Running a business isn’t as simple as estimating various projects. You will also have to factor in running overhead costs that will affect your profits. Calculating overhead is essential for maintaining the health of your business. You can’t afford to forget about your expenses when setting prices and estimating the scope of work for various customers.
There are several key considerations for calculating overhead and profit in construction. Use this guide to learn more about your overhead expenses and how to factor them into your work.
What Is Overhead in Construction?
Overhead costs are the expenses and fees that come with running a business. For example, the rent you pay for your office building isn’t tied to a specific project. It is a fixed monthly expense that you have to account for when estimating your profits.

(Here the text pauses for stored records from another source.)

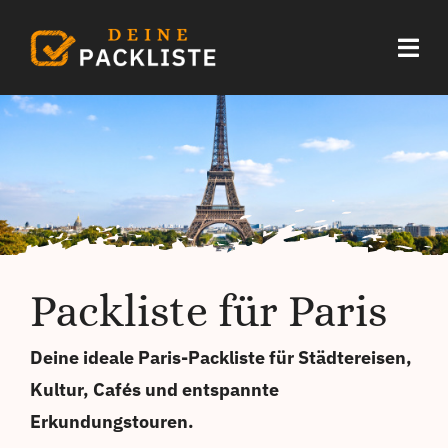
Zum
Inhalt
Togg
springen
Navi
Start
Urlaub
Sommerurlaub
Packliste für Paris
Festival
Deine ideale Paris-Packliste für Städtereisen,
Weitere
Kultur, Cafés und entspannte
Erkundungstouren.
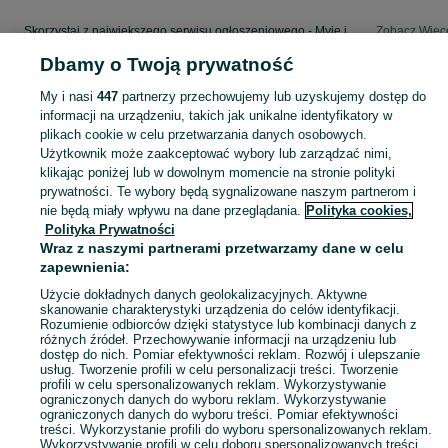
Skorzystaj z największego serwisu ogłoszeniowego - Myje i okolice! - kupuj lub sprzedawaj jeszcze wygodniej w kategorii Części motocyklowe!
Zobacz Więc
Dbamy o Twoją prywatność
Mapa kategorii
My i nasi
447
partnerzy przechowujemy lub uzyskujemy dostęp do
Mapa miejscowości
informacji na urządzeniu, takich jak unikalne identyfikatory w
Mapa ministron
plikach cookie w celu przetwarzania danych osobowych.
Użytkownik może zaakceptować wybory lub zarządzać nimi,
Popularne wyszukiwania
klikając poniżej lub w dowolnym momencie na stronie polityki
prywatności. Te wybory będą sygnalizowane naszym partnerom i
nie będą miały wpływu na dane przeglądania.
Polityka cookies,
Polityka Prywatności
Wraz z naszymi partnerami przetwarzamy dane w celu
zapewnienia:
Użycie dokładnych danych geolokalizacyjnych. Aktywne
skanowanie charakterystyki urządzenia do celów identyfikacji.
Rozumienie odbiorców dzięki statystyce lub kombinacji danych z
różnych źródeł. Przechowywanie informacji na urządzeniu lub
dostęp do nich. Pomiar efektywności reklam. Rozwój i ulepszanie
usług. Tworzenie profili w celu personalizacji treści. Tworzenie
profili w celu spersonalizowanych reklam. Wykorzystywanie
ograniczonych danych do wyboru reklam. Wykorzystywanie
ograniczonych danych do wyboru treści. Pomiar efektywności
treści. Wykorzystanie profili do wyboru spersonalizowanych reklam.
Wykorzystywanie profili w celu doboru spersonalizowanych treści.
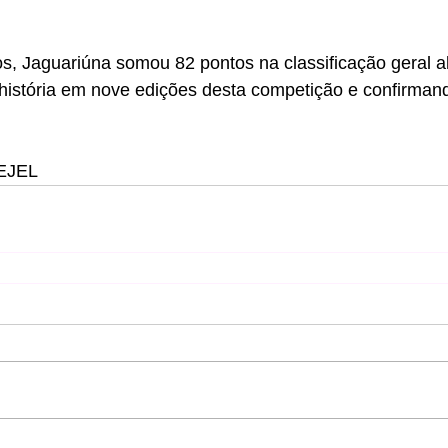
s, Jaguariúna somou 82 pontos na classificação geral a
história em nove edições desta competição e confirman
SEJEL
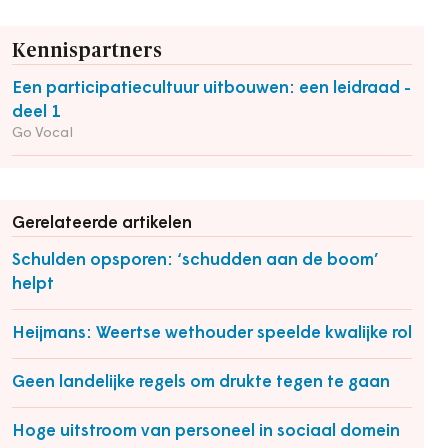
Kennispartners
Een participatiecultuur uitbouwen: een leidraad -
deel 1
Go Vocal
Gerelateerde artikelen
Schulden opsporen: ‘schudden aan de boom’
helpt
Heijmans: Weertse wethouder speelde kwalijke rol
Geen landelijke regels om drukte tegen te gaan
Hoge uitstroom van personeel in sociaal domein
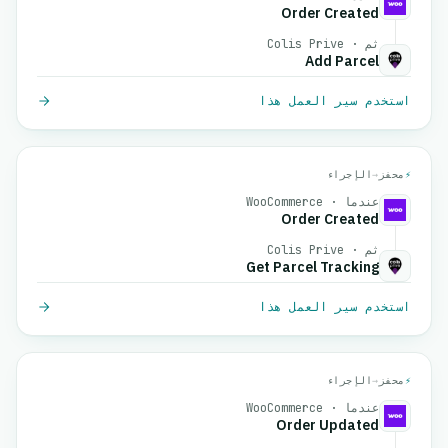
Order Created
ثم · Colis Prive
Add Parcel
استخدم سير العمل هذا
⚡
محفز
→
الإجراء
عندما · WooCommerce
Order Created
ثم · Colis Prive
Get Parcel Tracking
استخدم سير العمل هذا
⚡
محفز
→
الإجراء
عندما · WooCommerce
Order Updated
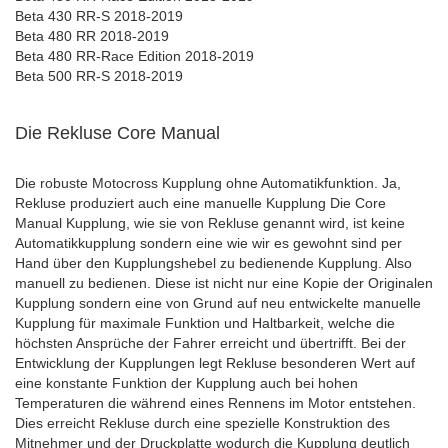
Beta 430 RR-S 2018-2019
Beta 480 RR 2018-2019
Beta 480 RR-Race Edition 2018-2019
Beta 500 RR-S 2018-2019
Die Rekluse Core Manual
Die robuste Motocross Kupplung ohne Automatikfunktion. Ja,
Rekluse produziert auch eine manuelle Kupplung Die Core
Manual Kupplung, wie sie von Rekluse genannt wird, ist keine
Automatikkupplung sondern eine wie wir es gewohnt sind per
Hand über den Kupplungshebel zu bedienende Kupplung. Also
manuell zu bedienen. Diese ist nicht nur eine Kopie der Originalen
Kupplung sondern eine von Grund auf neu entwickelte manuelle
Kupplung für maximale Funktion und Haltbarkeit, welche die
höchsten Ansprüche der Fahrer erreicht und übertrifft. Bei der
Entwicklung der Kupplungen legt Rekluse besonderen Wert auf
eine konstante Funktion der Kupplung auch bei hohen
Temperaturen die während eines Rennens im Motor entstehen.
Dies erreicht Rekluse durch eine spezielle Konstruktion des
Mitnehmer und der Druckplatte wodurch die Kupplung deutlich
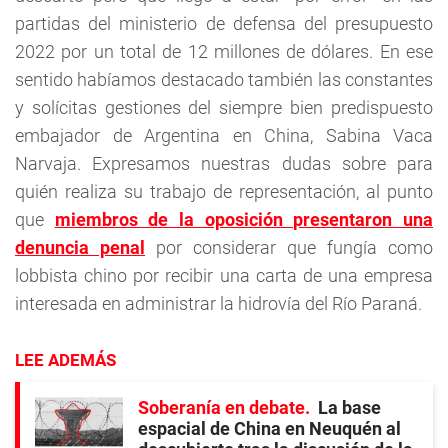
partidas del ministerio de defensa del presupuesto
2022 por un total de 12 millones de dólares. En ese
sentido habíamos destacado también las constantes
y solícitas gestiones del siempre bien predispuesto
embajador de Argentina en China, Sabina Vaca
Narvaja. Expresamos nuestras dudas sobre para
quién realiza su trabajo de representación, al punto
que
miembros de la oposición presentaron una
denuncia penal
por considerar que fungía como
lobbista chino por recibir una carta de una empresa
interesada en administrar la hidrovía del Río Paraná.
LEE ADEMÁS
Soberanía en debate
La base
espacial de China en Neuquén al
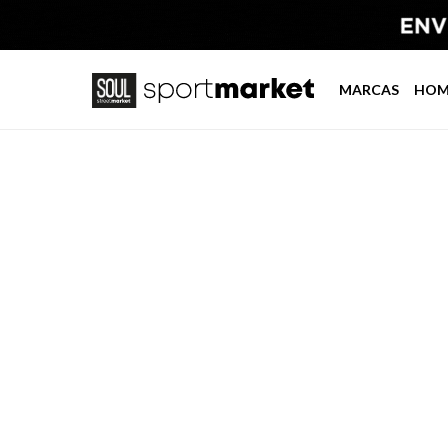
MARCAS
HOM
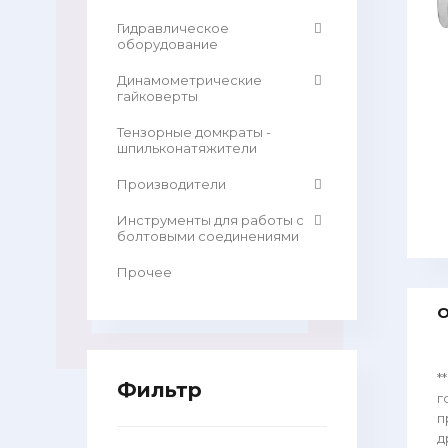
Гидравлическое
оборудование
Динамометрические
гайковерты
Тензорные домкраты -
шпильконатяжители
Производители
Инструменты для работы с
болтовыми соединениями
Прочее
О
*
Фильтр
г
п
д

When it comes to operating costs for construction companies, overhead can include your equipment, fleet vehicles, and other tools that your staff bring from on just site to the next. Additionally, digital investments, like software tools for blueprints, are covered in overhead. Overhead estimates even have sub-categories. Your staffing costs include the salaries of your team, their benefits, healthcare, and the office supplies they use throughout the year.
How To Calculate Overhead Costs in Construction
There are basic and detailed ways to calculate your overhead costs. The simplest way is to add up all of your non-project-related expenses from last year and divide them by 12. This gives you a monthly estimate of your overhead. However, you can also take a more in-depth approach if you want to improve your overhead forecasting.
Add Up Your Fixed Monthly Expenses
Your fixed monthly expenses don’t change throughout the year. Most businesses have a variety of fixed costs and fluctuating expenses to keep their operations running. Here are a few potential fixed expenses:
- Your office rent or mortgage payment;
- Your monthly insurance premiums;
- Software costs;
- Retainers for accountants, bookkeepers, and marketing firms;
- Monthly payments on equipment;
- Monthly internet bills.
While these costs can change over time, like a landlord raising your rent, they are considered stable and easy to factor into your overhead calculations.
Most companies also have a mixture of hard and soft costs related to their operations. Soft costs are intangible and include expenses like administrative fees and insurance costs.
Calculate Indirect Costs
Every construction project has direct and indirect costs. The direct costs are tied specifically to a project: if you are putting tile on a roof, the tiles you buy are direct costs. Indirect costs are related to running your business — not specific projects. Using the same roof example, the indirect costs would include the ladders and scaffolding you bring to the site, along with the fleet truck that transports your team.
After you look at your fixed costs, explore any variable indirect costs that go with them. For example, electricity is a variable cost. You will use more air conditioning in your office during the hot summer months, which drives up your expenses. However, running a business without air conditioning is difficult and uncomfortable for your staff.
Go through your expenses and assign each cost as direct or indirect, along with fixed or variable. This can help you accurately forecast your overhead.
Combine Fixed Expenses With Indirect Costs
Contractors can determine their total overhead by combining the values of indirect costs and fixed expenses. Simply put, if you cannot associate an expense with a specific project — and that project alone — then it is part of your overhead.
Calculating overhead can give contractors a better understanding of their spending patterns. You can identify sources of wasted spending if you need to cut back or better calculate which months are more profitable than others. This whole process should increase the transparency of your finances.
How To Calculate Profit in Construction
Once you have a better understanding of your overhead you can track your total profits. Revenue and profit are different concepts. The revenue is the amount of money you bring into your business, the profit is the amount left over after you subtract all of your expenses, including overhead. Follow these steps to track the profits of your operations:
- Start with your total revenue. You can base this on your income from a specific project or revenue from a certain period — like a month or quarter.
- Add up your direct costs. These are all of the expenses required to complete a project.
- Calculate your overhead. Pull together every expense that isn’t directly tied to specific projects.
- Subtract your direct costs and overhead from your revenue. This is your profit.
This process isn’t easy with companies that run complicated construction operations. A single project can take several months, if not years, to complete. This is why you might need to take a wider timeframe to make sure your business is profitable. For example, you can look at your revenue for the year to get a big-picture view of your business. As you get better at tracking costs and profits, you can use a narrower scope to manage your business’ finances.
Using Construction Overhead and Profit Calculations To Plan Future Projects
Your goal as a business owner is to make sure each project is profitable, not just in a single instance, but for your business as a whole. If you understand your overhead, you can build better cost estimates to make sure your business grows. This might involve increasing your labor costs to reach profitability or building equipment and overhead fees into each project based on the size of the job.
Another way to improve your financial transparency is with better takeoff software. Modern construction takeoff tools are AI-powered and track the materials required and estimate the costs associated with the work you take on. Better estimates mean you won’t overcharge your clients or have to take on unexpected costs related to the job. These tools are also essential for contractors who can recreate projects instead of building new estimates from scratch.
When your clients know that your estimates are accurate, they can feel like they are paying a fair fee. On your end, you can feel confident that your prices will fully cover the project and support the overhead you need to account for. Take control of your finances and make sure your company is profitable, no matter your operating costs.